■ **TO DO**: Copy each line below that includes "important".

■ **DATASET CONTENT**:
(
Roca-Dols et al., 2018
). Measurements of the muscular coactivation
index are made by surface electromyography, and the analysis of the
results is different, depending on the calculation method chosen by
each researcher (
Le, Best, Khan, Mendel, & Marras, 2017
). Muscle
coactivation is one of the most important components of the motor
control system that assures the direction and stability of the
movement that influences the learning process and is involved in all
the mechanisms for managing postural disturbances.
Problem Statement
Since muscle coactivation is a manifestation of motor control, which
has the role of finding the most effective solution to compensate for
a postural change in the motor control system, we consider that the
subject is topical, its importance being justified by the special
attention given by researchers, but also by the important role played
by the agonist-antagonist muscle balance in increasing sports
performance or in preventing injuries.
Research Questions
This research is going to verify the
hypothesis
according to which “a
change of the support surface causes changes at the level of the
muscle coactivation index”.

■ **ANSWER BOX**:
coactivation is one of the most important components of the motor
attention given by researchers, but also by the important role played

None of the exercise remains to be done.